小悪魔のような表情を浮かべ相合傘だねという。
1年前から同じ町内に引っ越してきた彼女は余りにも豪雨に見舞われた為、そのまま私の家に来ることになった。異性の部屋を興味深そうに見つめる美雪。
その中で一つ興味を示したものがあった。
エキサイトステージ94。
スーパーファミコンのサッカーゲームで当時のお気に入りソフトだった。早速対戦してみるが案の定私が勝利し、下手くそだなぁと笑いながら言う。すると彼女は僕の部屋にあったアポロというチョコレートを開け、それを貪るように食べる仕返しという短い言葉と笑みを含めた、したり顔で私の部屋を後にした。アポロは全て無くなっていた。

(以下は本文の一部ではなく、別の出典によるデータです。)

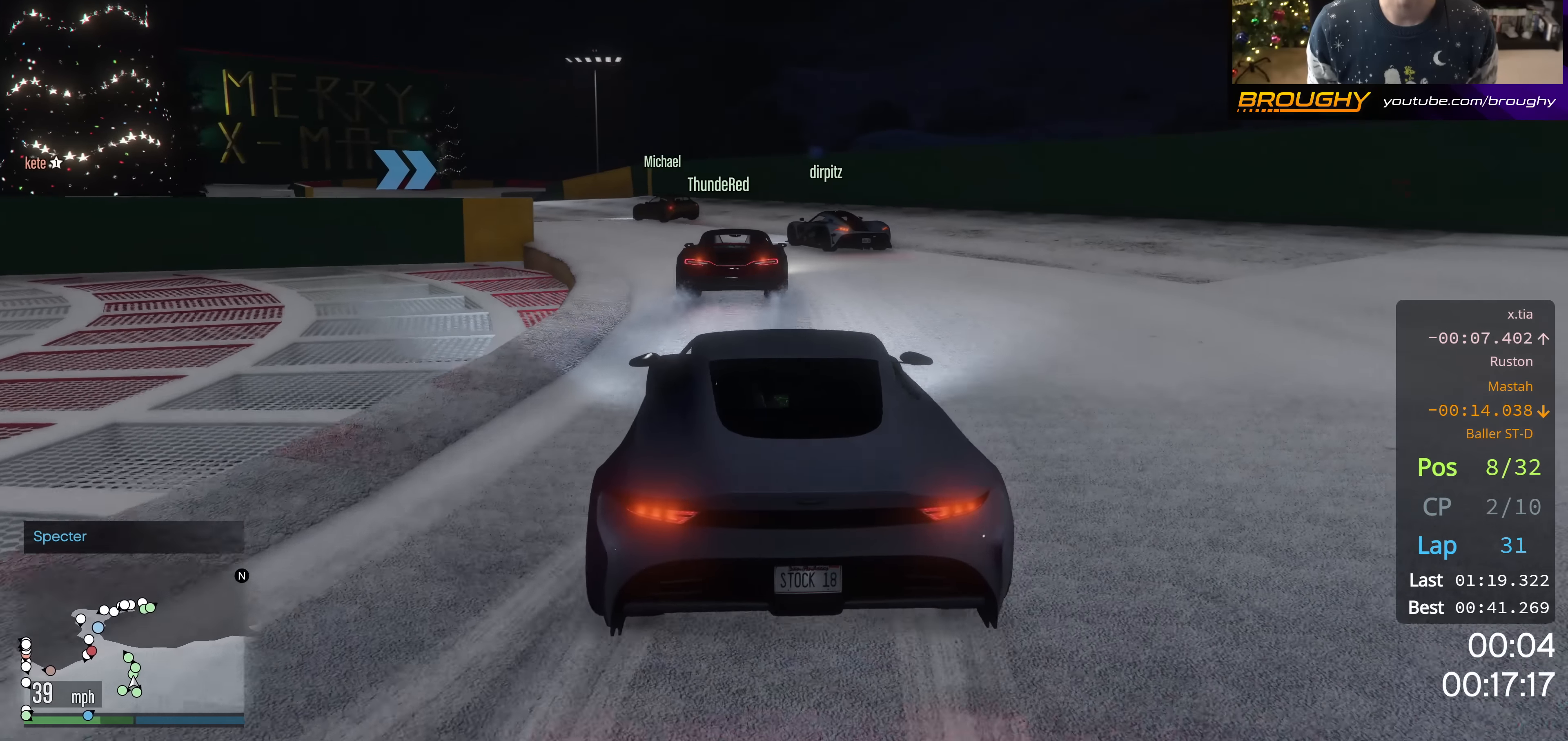
{"buttons": ["R2"], "left_stick": "up-left", "right_stick": "center", "events": [[116, "left_stick", "up-left"], [233, "left_stick", "center"], [400, "left_stick", "up-left"]]}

それからしばらく彼女は悔しいからと何度も何度も同じゲームをした。だけど彼女は一度も私に勝ったことはない。その度に笑ってその度に部屋にあるものを食べられた。
-1996年3月
彼女は引っ越すことになった。どうやら遠い所らしい。
それまで何度か急に学校に来なくなったりしたので話す機会は急激に減っていた。
彼女の両親は私の家に挨拶にくると、美雪の母は私に手紙をくれた。差出人は美雪からだった。
細かくは覚えてないが引っ越すこと、そして学校に来れなかったのは病気だったからということ。そしてまた必ず会いに来るということ。
その手紙を読んでいる時、母親のすすり泣く声が私の部屋まで聞こえてくるのは分かった。
1999年6月
私が部屋でTVゲームをしていると母から突然告げられた
美雪が亡くなったと。
死因は白血病による合併症だったらしい。
点と点が線で繋がった。
あの時母が泣いていたのはその病気を知っていたからだ。そしてそれを私に告げなかったのは私に気を使ったからだ。
だけどそれが許せなかった。だけどどうしようもなかった。自分という存在があまりに無力であまりにも小さいと感じた瞬間でもあった。
-2019年5月
TFAの運営チームで失楽園杯のプレマッチをトーナメント形式で行うことになる。
意気揚々と対戦するが一回戦でエデンさんに負け、最下位決定戦でも、ゆーじろさんに負けた。しかもボロボロに負けた。流石に落ち込んだ。
「ヘッタクソだなぁ」
ふと横を見ると20年もの空白を埋めるかのように精一杯のニュアンスで美雪がそう言っていた。
私は笑った。精一杯笑った。
笑って、笑って、笑った。
他にどうしていいか分からないからかもしれない。
嬉しかったからかもしれない。
本当は彼女のことが好きだったのかもしれない。
美雪に対する箇条書きの思いが、両手に抱えきれないほど胸の奥から溢れ出し、それは頬を伝った。
思い出は、あなたと共に。
fin.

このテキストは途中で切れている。